(Data extracted from a collection)
------------

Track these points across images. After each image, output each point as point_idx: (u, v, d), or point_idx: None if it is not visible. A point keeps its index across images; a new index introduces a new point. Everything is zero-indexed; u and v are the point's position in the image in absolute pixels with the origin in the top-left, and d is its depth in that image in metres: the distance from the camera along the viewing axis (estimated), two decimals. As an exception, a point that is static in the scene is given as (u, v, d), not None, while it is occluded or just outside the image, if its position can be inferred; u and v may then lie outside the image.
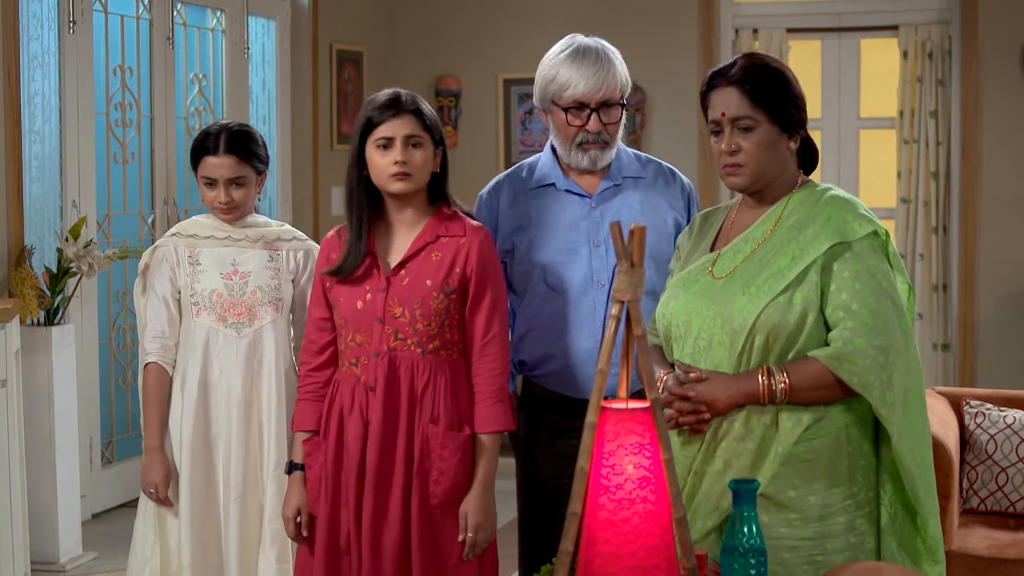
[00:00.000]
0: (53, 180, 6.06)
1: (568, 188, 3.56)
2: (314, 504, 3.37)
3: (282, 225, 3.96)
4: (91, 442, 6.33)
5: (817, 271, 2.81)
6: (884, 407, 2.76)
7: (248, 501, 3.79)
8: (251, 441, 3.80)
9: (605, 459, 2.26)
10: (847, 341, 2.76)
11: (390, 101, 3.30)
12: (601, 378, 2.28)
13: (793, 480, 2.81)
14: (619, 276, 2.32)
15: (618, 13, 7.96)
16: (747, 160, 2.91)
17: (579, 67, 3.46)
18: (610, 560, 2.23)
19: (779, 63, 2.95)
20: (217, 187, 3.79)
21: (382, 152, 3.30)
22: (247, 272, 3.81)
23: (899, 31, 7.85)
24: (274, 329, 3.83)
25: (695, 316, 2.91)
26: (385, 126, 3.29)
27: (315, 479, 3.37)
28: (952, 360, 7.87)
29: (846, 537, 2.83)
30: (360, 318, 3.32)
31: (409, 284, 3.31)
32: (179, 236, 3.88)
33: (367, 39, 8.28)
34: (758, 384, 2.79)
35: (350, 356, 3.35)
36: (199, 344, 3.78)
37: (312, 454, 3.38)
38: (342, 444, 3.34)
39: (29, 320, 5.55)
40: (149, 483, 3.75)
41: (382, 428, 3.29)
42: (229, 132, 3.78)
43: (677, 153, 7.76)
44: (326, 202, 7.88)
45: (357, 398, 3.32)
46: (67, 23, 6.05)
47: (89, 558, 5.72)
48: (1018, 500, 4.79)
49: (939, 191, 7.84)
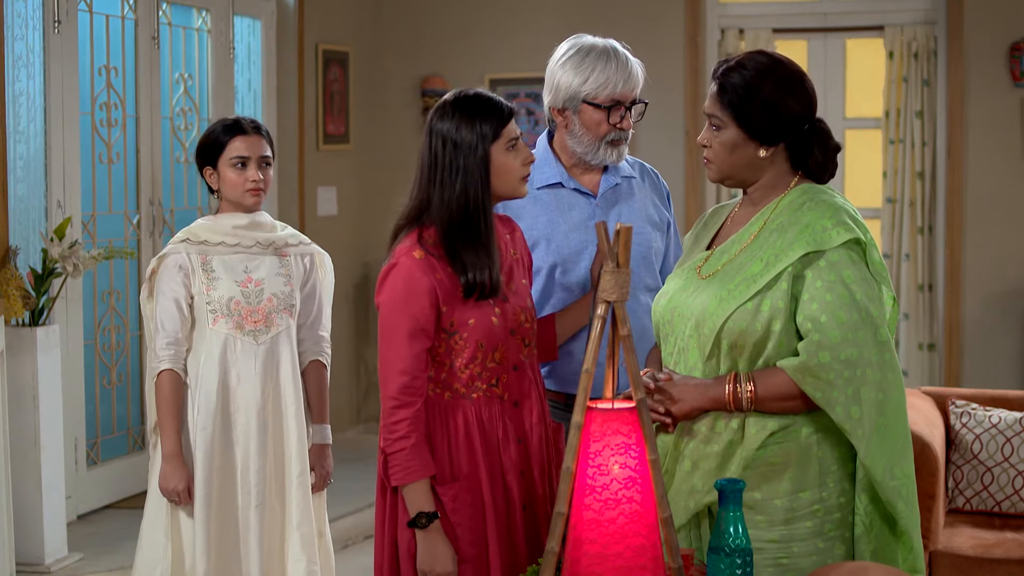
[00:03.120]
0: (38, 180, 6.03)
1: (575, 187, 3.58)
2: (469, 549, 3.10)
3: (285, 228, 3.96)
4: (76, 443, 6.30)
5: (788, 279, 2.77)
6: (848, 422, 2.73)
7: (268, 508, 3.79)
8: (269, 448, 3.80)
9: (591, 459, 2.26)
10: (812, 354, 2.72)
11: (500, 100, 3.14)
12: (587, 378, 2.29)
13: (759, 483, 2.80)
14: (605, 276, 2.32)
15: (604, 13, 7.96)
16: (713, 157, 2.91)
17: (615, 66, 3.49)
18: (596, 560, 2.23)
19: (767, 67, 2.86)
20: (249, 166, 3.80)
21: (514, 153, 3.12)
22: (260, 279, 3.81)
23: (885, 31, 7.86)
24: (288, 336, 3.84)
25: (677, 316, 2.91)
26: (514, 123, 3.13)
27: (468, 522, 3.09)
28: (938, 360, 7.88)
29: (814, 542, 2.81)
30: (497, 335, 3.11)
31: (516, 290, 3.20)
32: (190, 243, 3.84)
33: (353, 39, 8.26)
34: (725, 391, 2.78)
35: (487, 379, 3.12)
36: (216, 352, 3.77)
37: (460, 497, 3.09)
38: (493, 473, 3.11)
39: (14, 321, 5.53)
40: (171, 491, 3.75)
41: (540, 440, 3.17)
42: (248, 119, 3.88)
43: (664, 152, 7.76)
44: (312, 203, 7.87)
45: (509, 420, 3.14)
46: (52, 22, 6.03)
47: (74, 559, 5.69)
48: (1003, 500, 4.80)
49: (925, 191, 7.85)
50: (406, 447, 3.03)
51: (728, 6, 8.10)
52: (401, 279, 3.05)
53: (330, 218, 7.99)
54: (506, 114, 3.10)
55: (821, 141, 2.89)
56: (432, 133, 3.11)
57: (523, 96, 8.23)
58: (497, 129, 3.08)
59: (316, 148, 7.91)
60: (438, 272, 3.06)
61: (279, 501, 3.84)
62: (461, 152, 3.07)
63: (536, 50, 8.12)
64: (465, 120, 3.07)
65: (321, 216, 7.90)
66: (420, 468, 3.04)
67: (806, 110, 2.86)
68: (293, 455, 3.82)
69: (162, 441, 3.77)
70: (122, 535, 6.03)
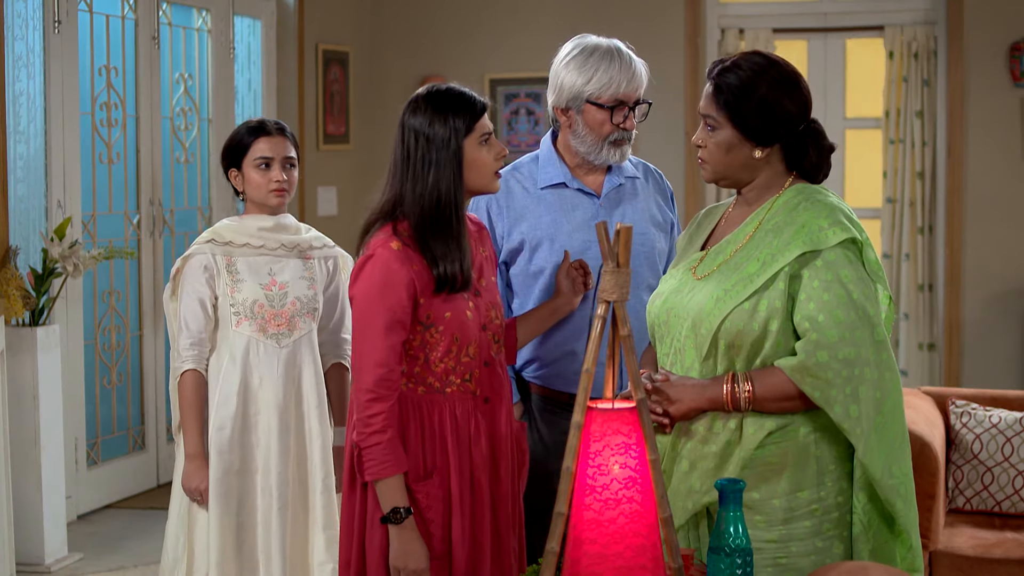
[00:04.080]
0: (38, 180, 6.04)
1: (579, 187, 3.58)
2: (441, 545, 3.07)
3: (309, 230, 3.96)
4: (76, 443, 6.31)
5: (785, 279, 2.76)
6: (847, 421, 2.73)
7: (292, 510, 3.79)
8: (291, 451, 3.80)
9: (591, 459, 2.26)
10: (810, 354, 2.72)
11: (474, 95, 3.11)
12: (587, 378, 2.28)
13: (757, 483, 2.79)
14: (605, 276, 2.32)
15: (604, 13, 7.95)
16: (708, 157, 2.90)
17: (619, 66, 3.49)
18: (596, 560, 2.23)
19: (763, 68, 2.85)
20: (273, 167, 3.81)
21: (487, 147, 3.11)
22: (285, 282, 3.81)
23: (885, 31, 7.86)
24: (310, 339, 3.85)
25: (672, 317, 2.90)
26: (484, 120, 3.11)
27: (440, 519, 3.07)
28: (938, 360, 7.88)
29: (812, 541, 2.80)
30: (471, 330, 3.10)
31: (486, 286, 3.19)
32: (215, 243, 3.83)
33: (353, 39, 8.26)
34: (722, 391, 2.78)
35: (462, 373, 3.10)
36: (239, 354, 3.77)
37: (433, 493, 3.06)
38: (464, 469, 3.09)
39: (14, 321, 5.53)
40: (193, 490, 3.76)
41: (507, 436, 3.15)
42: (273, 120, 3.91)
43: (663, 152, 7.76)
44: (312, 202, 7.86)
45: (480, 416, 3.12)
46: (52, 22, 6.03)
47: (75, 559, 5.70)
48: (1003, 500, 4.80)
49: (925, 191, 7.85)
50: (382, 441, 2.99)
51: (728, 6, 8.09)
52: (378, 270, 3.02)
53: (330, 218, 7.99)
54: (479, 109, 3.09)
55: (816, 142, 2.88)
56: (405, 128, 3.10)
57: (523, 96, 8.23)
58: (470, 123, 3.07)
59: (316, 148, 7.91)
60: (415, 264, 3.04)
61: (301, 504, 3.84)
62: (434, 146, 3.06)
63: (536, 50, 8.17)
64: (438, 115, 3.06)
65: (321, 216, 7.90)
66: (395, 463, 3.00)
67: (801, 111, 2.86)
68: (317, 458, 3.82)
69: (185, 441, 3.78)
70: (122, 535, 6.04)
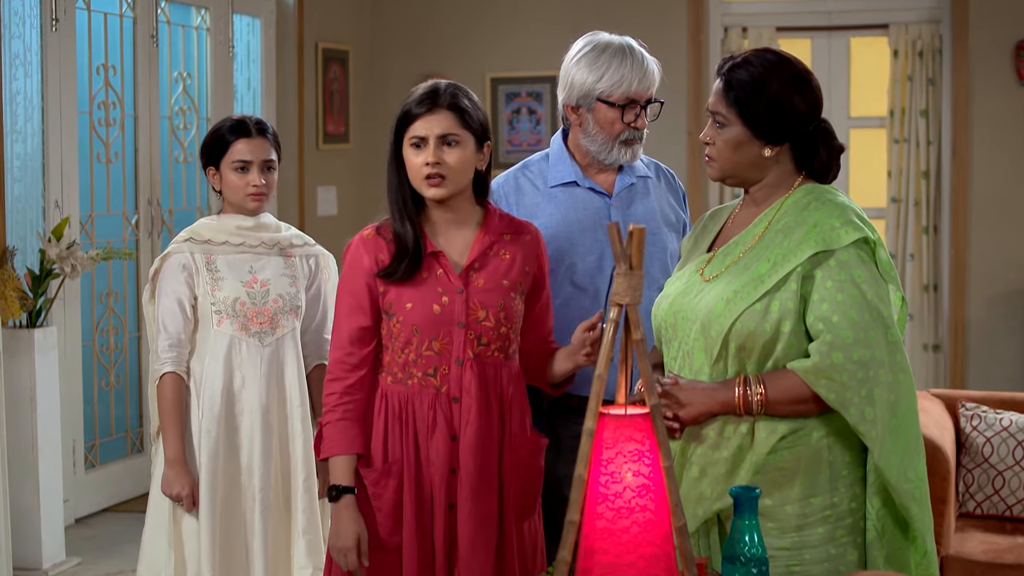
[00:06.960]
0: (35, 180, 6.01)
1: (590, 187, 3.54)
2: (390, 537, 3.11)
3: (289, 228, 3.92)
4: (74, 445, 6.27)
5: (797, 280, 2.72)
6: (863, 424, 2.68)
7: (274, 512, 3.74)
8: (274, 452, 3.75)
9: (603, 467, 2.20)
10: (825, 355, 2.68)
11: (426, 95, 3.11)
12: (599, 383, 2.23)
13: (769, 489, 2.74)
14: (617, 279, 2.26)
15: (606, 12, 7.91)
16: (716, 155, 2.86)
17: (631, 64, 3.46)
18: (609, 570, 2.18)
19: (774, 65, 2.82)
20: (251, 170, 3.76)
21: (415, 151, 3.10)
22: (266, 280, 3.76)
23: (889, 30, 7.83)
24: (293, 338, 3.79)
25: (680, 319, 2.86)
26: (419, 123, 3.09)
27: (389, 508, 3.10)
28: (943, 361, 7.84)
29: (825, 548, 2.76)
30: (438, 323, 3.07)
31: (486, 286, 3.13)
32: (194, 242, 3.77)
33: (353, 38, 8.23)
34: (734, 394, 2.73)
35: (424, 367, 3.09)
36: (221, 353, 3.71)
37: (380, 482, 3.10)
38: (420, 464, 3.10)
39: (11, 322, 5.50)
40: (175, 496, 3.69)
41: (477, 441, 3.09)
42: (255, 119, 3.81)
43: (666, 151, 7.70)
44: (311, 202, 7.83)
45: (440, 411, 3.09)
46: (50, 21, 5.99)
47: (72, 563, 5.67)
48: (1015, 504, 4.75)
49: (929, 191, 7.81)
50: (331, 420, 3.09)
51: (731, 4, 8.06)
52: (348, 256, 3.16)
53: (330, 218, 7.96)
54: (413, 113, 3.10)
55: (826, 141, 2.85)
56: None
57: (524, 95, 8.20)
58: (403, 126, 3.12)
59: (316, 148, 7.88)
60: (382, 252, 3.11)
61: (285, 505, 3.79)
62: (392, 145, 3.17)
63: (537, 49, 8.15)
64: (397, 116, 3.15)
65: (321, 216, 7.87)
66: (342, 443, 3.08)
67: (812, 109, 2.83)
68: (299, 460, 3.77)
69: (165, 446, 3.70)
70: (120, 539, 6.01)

------------

# [TASK INSTRUCTIONS]
Among the records above, a stretch begins at the line containing "5: (817, 271, 2.81)" and ends at the line containing "22: (247, 272, 3.81)". Restate that stretch word for word, and nothing else.

# [OUTPUT OF THE TASK]
5: (817, 271, 2.81)
6: (884, 407, 2.76)
7: (248, 501, 3.79)
8: (251, 441, 3.80)
9: (605, 459, 2.26)
10: (847, 341, 2.76)
11: (390, 101, 3.30)
12: (601, 378, 2.28)
13: (793, 480, 2.81)
14: (619, 276, 2.32)
15: (618, 13, 7.96)
16: (747, 160, 2.91)
17: (579, 67, 3.46)
18: (610, 560, 2.23)
19: (779, 63, 2.95)
20: (217, 187, 3.79)
21: (382, 152, 3.30)
22: (247, 272, 3.81)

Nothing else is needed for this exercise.